▸ **Page excerpt**
Securities registered pursuant to Section 12(b) of the Act:
Title of each classTrading Symbol(s)Name of each exchange on which registered
Class A Common Stock, $0.001 par value per shareHLNEThe Nasdaq Stock Market LLC

Indicate by check mark whether the registrant is an emerging growth company as defined in Rule 405 of the Securities Act of 1933 (§230.405 of this chapter) or Rule 12b-2 of the Securities Exchange Act of 1934 (§240.12b-2 of this chapter).
Emerging growth company    
If an emerging growth company, indicate by check mark if the registrant has elected not to use the extended transition period for complying with any new or revised financial accounting standards provided pursuant to Section 13(a) of the Exchange Act.    



Item 5.02. Departure of Directors or Certain Officers; Election of Directors; Appointment of Certain Officers; Compensatory Arrangements of Certain Officers.

On May 5, 2023, Hamilton Lane Incorporated (the “Company”) appointed Andrea Anigati Kramer as Chief Operating Officer, effective May 8, 2023.

▸ **Supplied material**

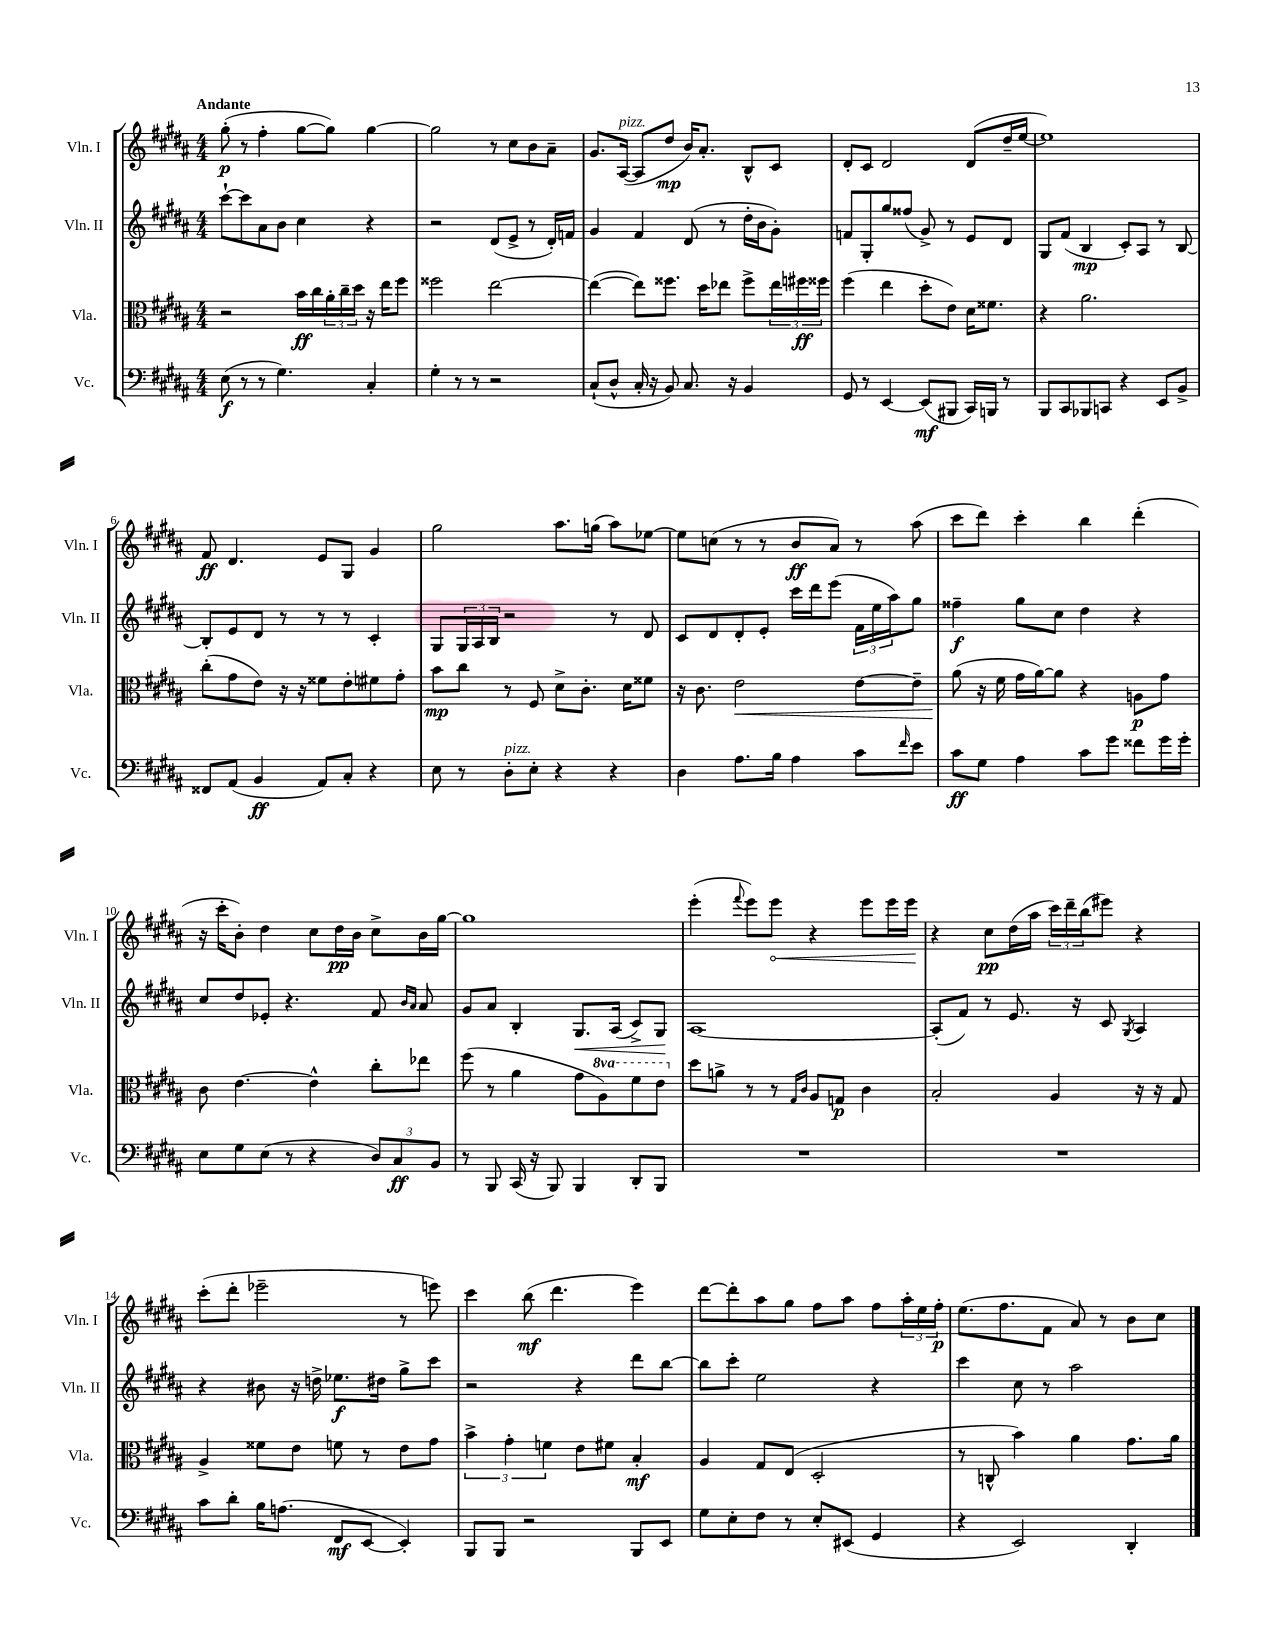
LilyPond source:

▸ **Task to complete**
In the filing excerpt, whom did Hamilton Lane Incorporated appoint as Chief Operating Officer, and on what date did the appointment take effect?

▸ **Written response**
Andrea Anigati Kramer, effective May 8, 2023.